A complete optimization of the different processes involved in the CS recovery and purification from cartilage wastes of S. canicula have been developed. Two experimental designs, incorporating kinetic approaches, were carried out to define the effect of pH and temperature on alcalase activity and the joint capacity of NaOH and EtOH on CS selective precipitation. Both proposals were successfully solved obtaining optimal conditions as follows: pH = 8.5 and T = 58 °C for enzymatic hydrolysis, and 0.53–0.64 M of NaOH and 1.14–1.20 volumes of EtOH for chemical treatment. In addition, we can indicate that the head wastes are the best source of CS production from S. canicula. Finally, the extracts from alkaline hydroalcoholic treatment were processed by UF-DF protocols at 30 kDa of MWCO for the differential retention of CS and concomitant rejection of protein material. Both objectives were successfully reached with total concentration and recoverability of CS as well as protein elimination using no more than 3–5 diavolumes in the DF step.

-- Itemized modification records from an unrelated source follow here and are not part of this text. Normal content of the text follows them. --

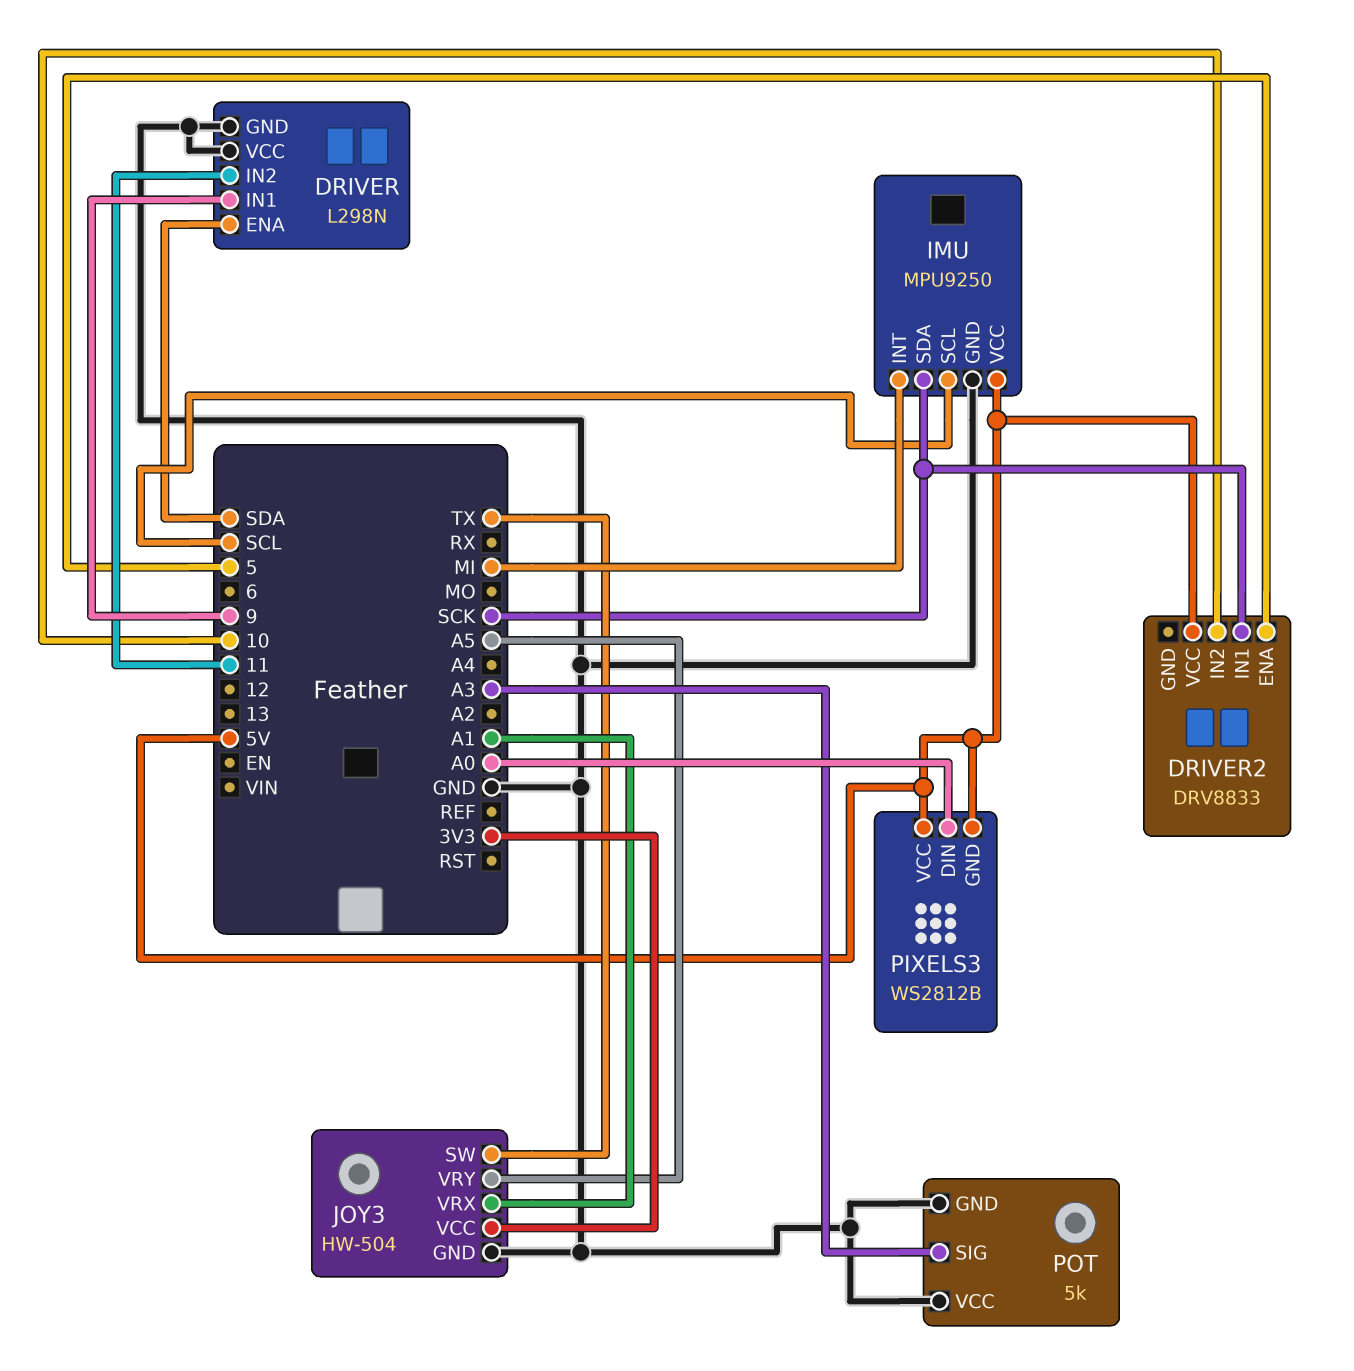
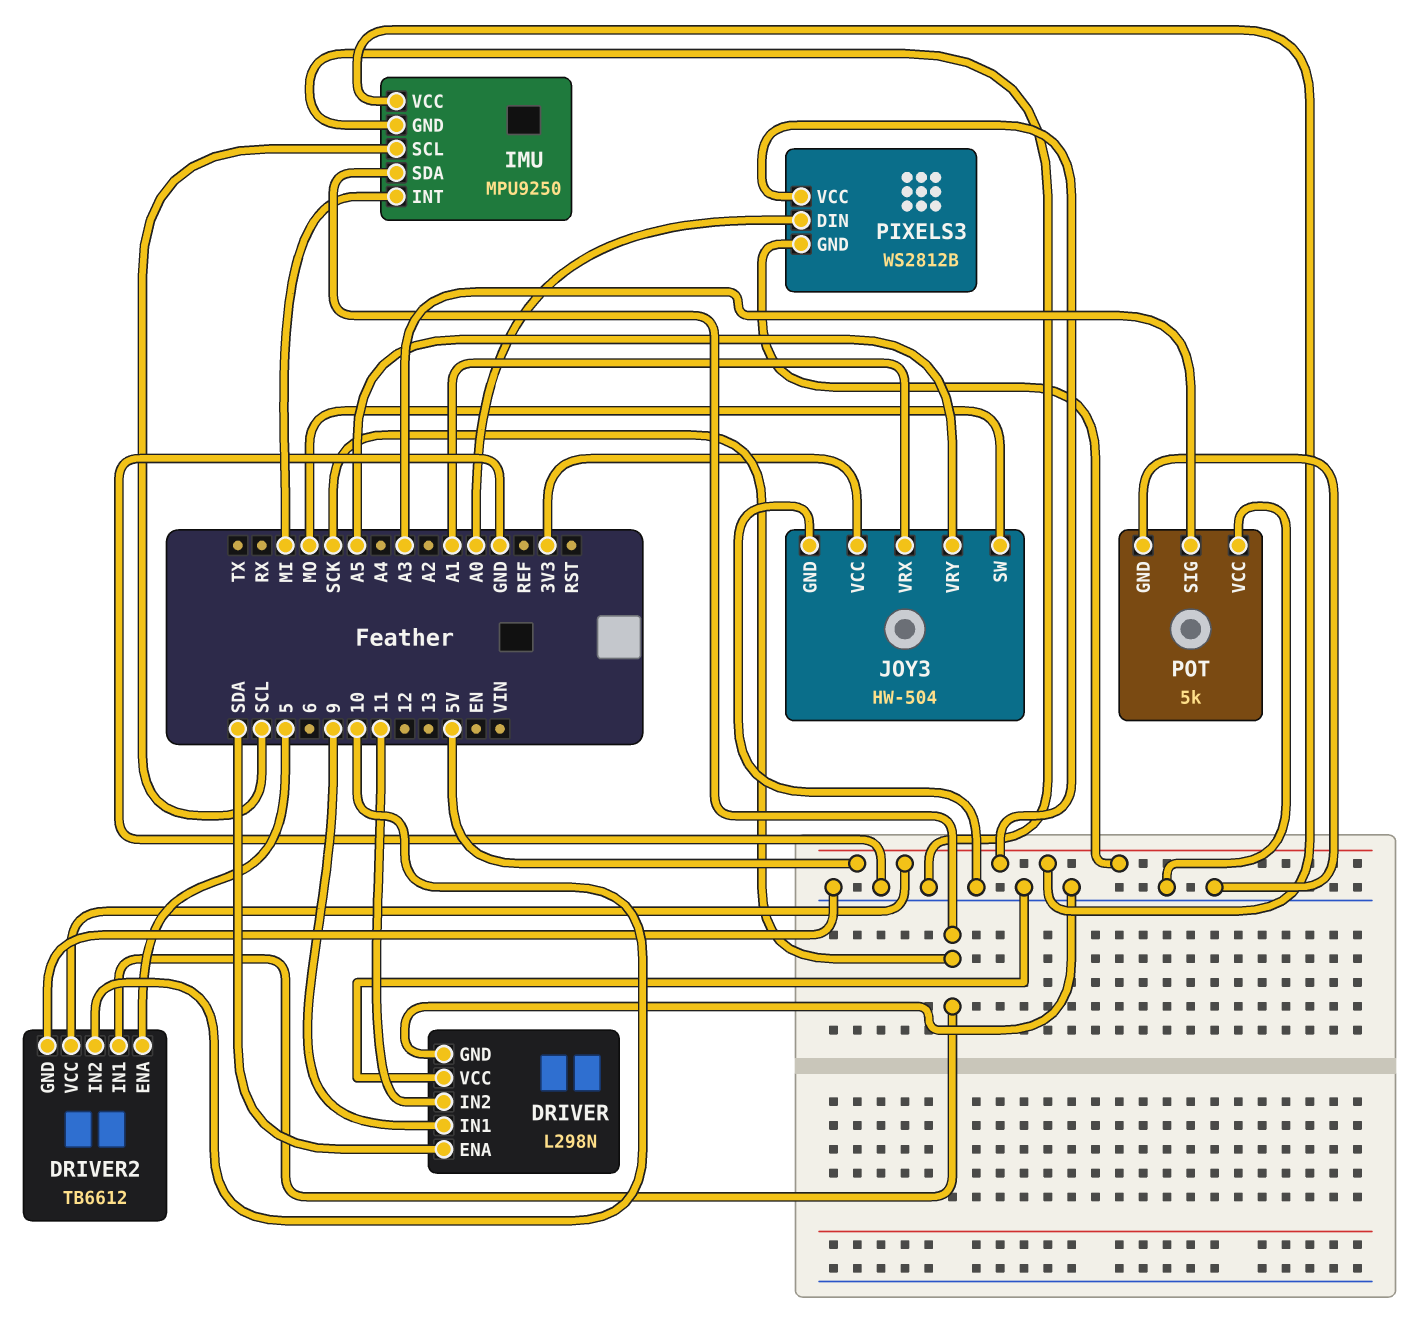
DRIVER2: DRV8833 -> TB6612
DRIVER2 pin GND: none -> GND
JOY3 pin SW: TX -> MO

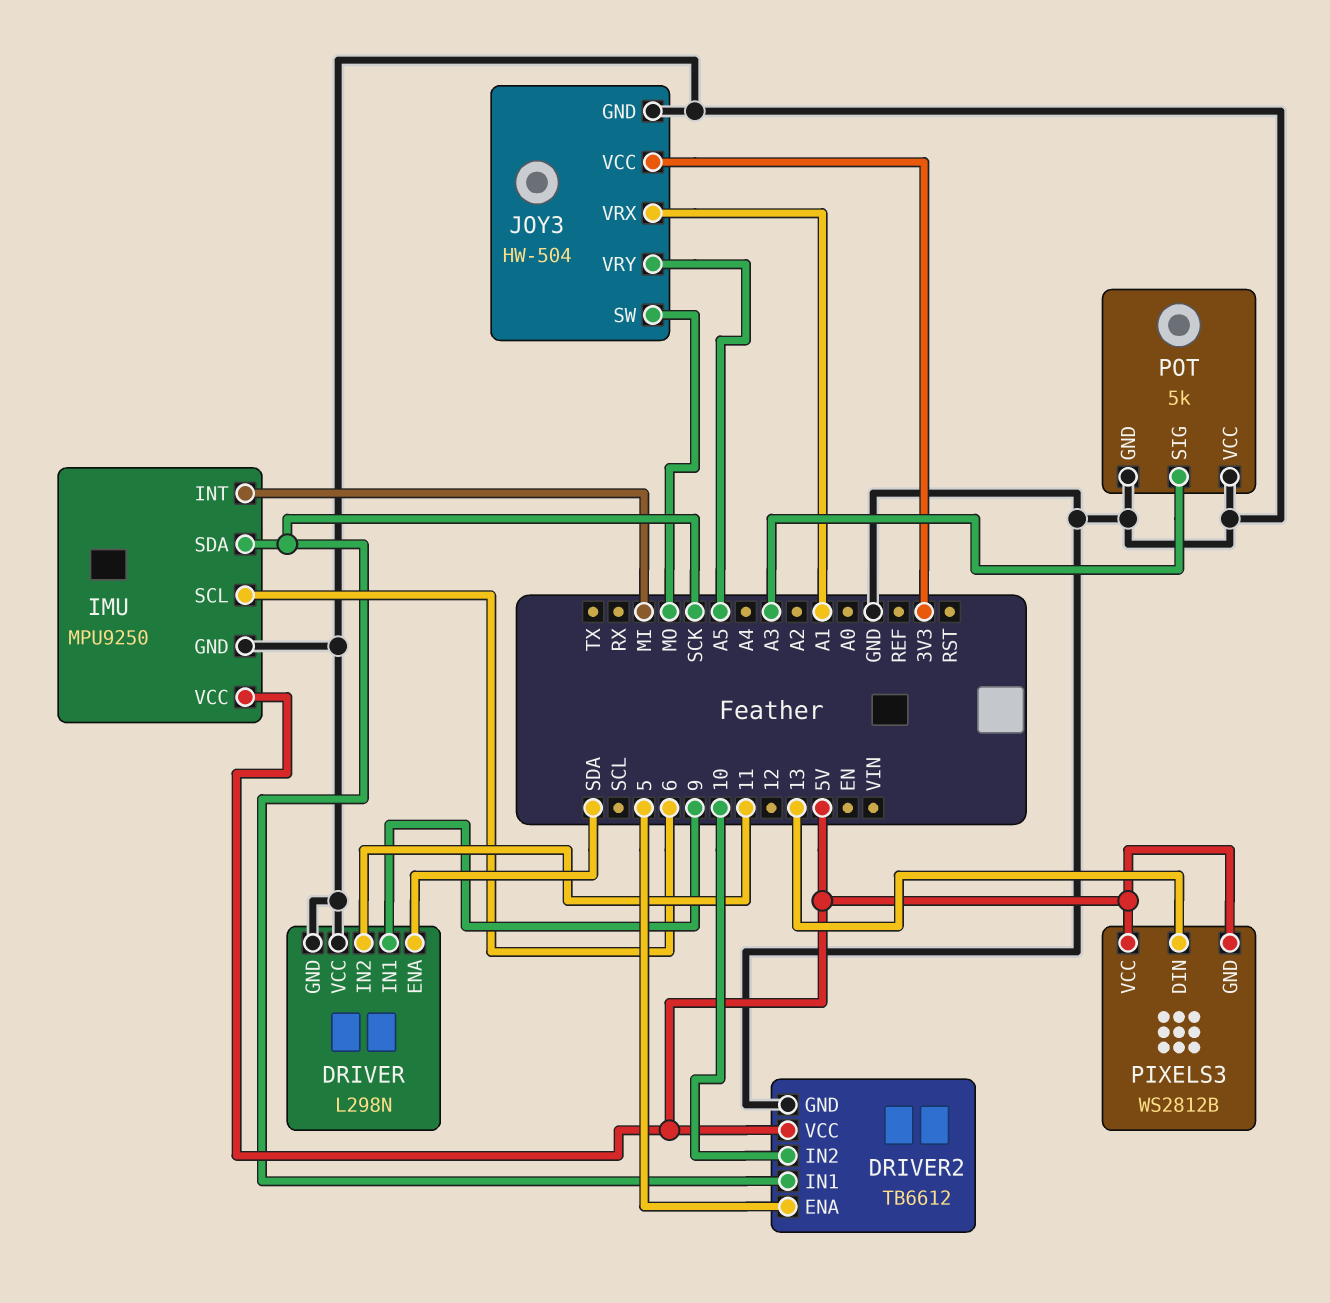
IMU pin SCL: SCL -> 6
PIXELS3 pin DIN: A0 -> 13

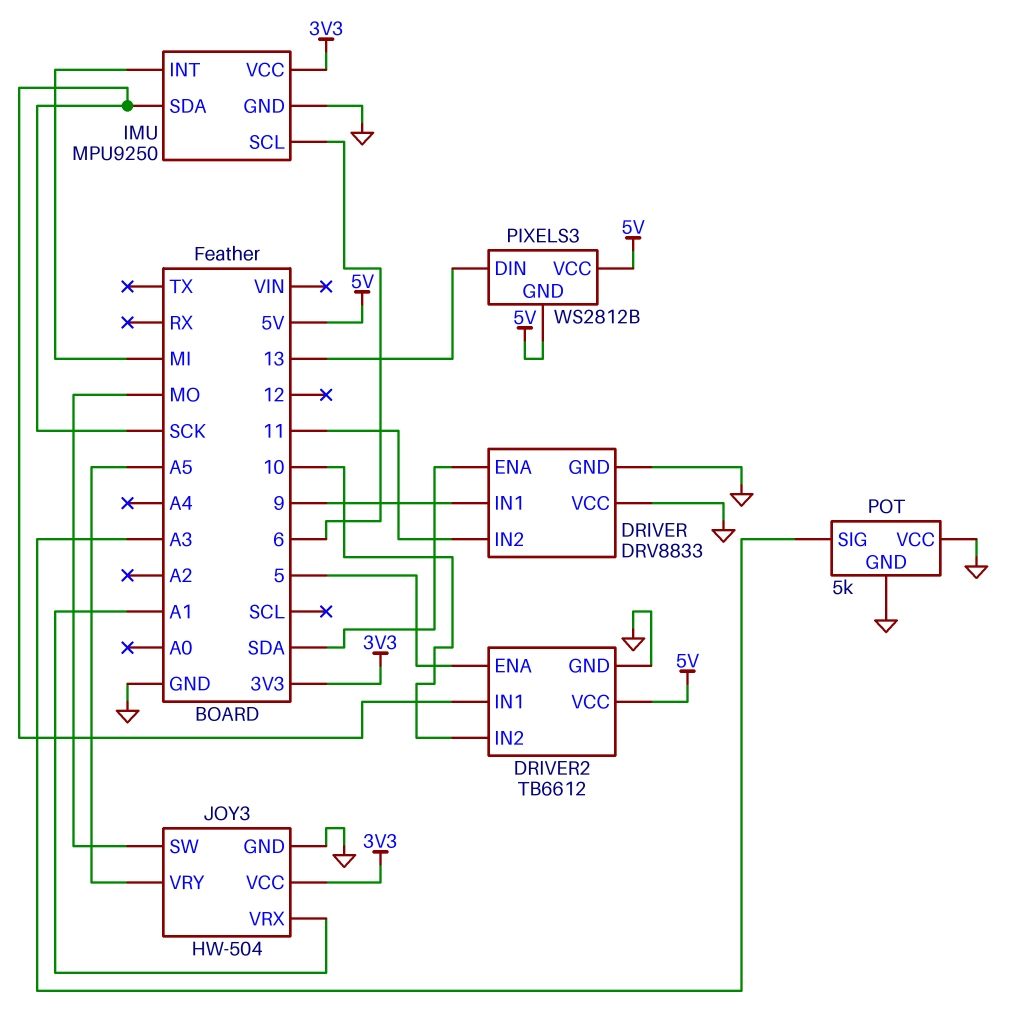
DRIVER: L298N -> DRV8833
IMU pin VCC: 5V -> 3V3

Our results showed that S. canicula is a good source of CS and such bioproduction is an excellent alternative for the valorization of discards and its by-products. However, further physicochemical studies are required to characterize completely the type of CS involved and the sulphation pattern presents in the glycosaminoglycan purified. These experiments exceed the objectives reported in the present work.